We all need time. Time to remake ourselves in a new reality.
Processing an experience
At another point, Salman is visited in the hospital by his agent, Andrew Wylie. Salman recounts:
“I don’t know if I can write again,” I told him.
“You shouldn’t think about doing anything for a year,” he said, “except getting better.”
“That’s good advice,” I said.
“But eventually you’ll write about this, of course.”
“I don’t know,” I replied. “I’m not sure I want to.”

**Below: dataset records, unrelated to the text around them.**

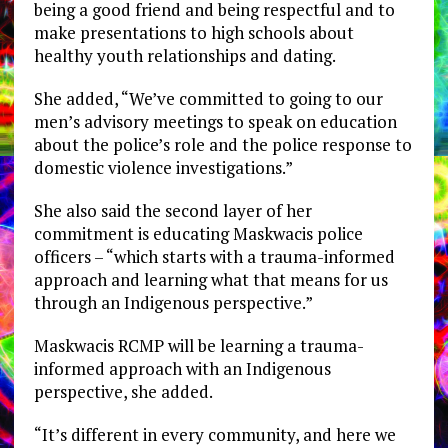
being a good friend and being respectful and to
make presentations to high schools about
healthy youth relationships and dating.
She added, “We’ve committed to going to our
men’s advisory meetings to speak on education
about the police’s role and the police response to
domestic violence investigations.”
She also said the second layer of her
commitment is educating Maskwacis police
officers – “which starts with a trauma-informed
approach and learning what that means for us
through an Indigenous perspective.”
Maskwacis RCMP will be learning a trauma-
informed approach with an Indigenous
perspective, she added.
“It’s different in every community, and here we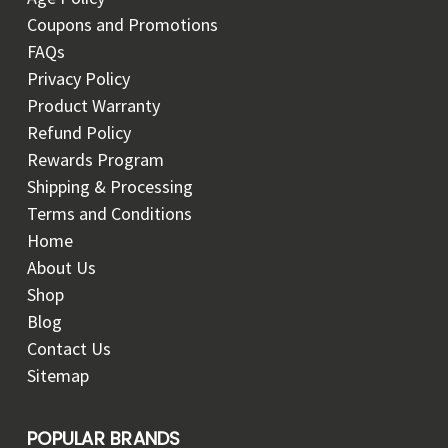
Coupons and Promotions
FAQs
Privacy Policy
Product Warranty
Refund Policy
Rewards Program
Shipping & Processing
Terms and Conditions
Home
About Us
Shop
Blog
Contact Us
Sitemap
POPULAR BRANDS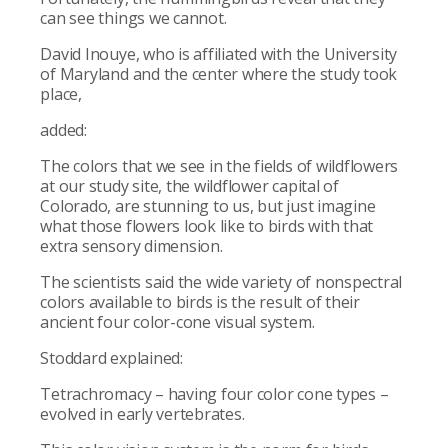
can see things we cannot.
David Inouye, who is affiliated with the University
of Maryland and the center where the study took
place,
added:
The colors that we see in the fields of wildflowers
at our study site, the wildflower capital of
Colorado, are stunning to us, but just imagine
what those flowers look like to birds with that
extra sensory dimension.
The scientists said the wide variety of nonspectral
colors available to birds is the result of their
ancient four color-cone visual system.
Stoddard explained:
Tetrachromacy – having four color cone types –
evolved in early vertebrates.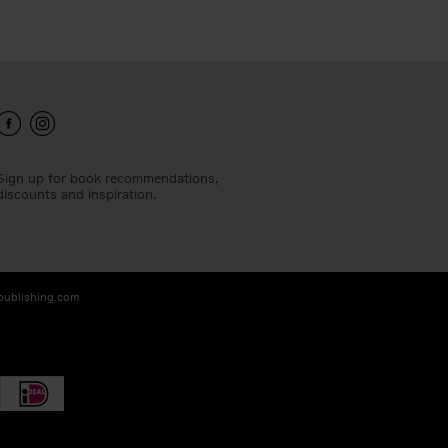
Sign up for book recommendations,
discounts and inspiration.
-publishing.com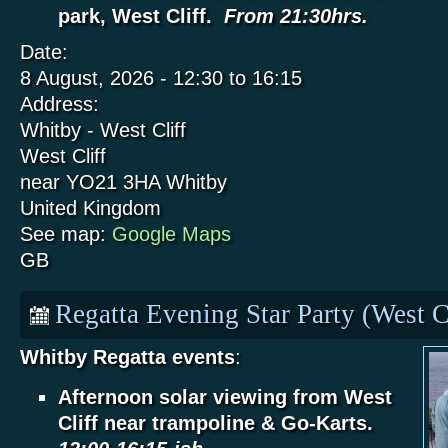
park, West Cliff.
From 21:30hrs.
Date:
8 August, 2026 -
12:30
to
16:15
Address:
Whitby - West Cliff
West Cliff
near YO21 3HA
Whitby
United Kingdom
See map:
Google Maps
GB
Regatta Evening Star Party (West C
Whitby Regatta events
:
Afternoon solar viewing from West
Cliff near trampoline & Go-Karts.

“You’ll write about,” he said.
It was as if there was no choice.
Salman’s wife, the poet Rachel Eliza Griffiths, notes, in an arresting recap of the event from her point of view, “writing is how my husband breathes.”
While Salman is an amazing and prolific author, processing an intense experience through words is something any of us can do. It can be healing. It can be helpful. It doesn’t need to be a book.
Working through words could mean speaking to a friend or a therapist. It could mean free-writing. It could mean responding to prompts.
In the latter part of the book, Salman begins imagining a dialogue with his assailant.
In his imagination, they meet, in four sessions. Salman questions him and circles his refusals to engage, a sparing that is alternately frustrating, funny, and infuriating.
It made me wonder — what would it be like to imagine a dialogue with a tumor? Or a bacteria? Or some other instigator of bodily disaster?
I don’t think I could do it.
Three things
Toward the end of his memoir, Salman shares “three things had happened that had helped me on my journey toward coming to terms with what had happened.”
“The first was the passage of time. Time might not heal all wounds, but it deadened the pain, and the nightmares went away.”
The second was therapy.
“And the third was the writing of this book. These things did not give me ‘closure,’ whatever that was, if it was even possible to find such a thing, but they did mean that the assault weighed less heavily on me before.”
Therapy and writing are useful tools all around. And the passage of time is coming for each of us regardless.
Time can deaden the pain not because the body heals entirely and returns to the time-before — an impossible dream — but because we learn how to work around the change, accept it, and cope in new ways as time slips on.
We are changed, and we are still ourselves, too.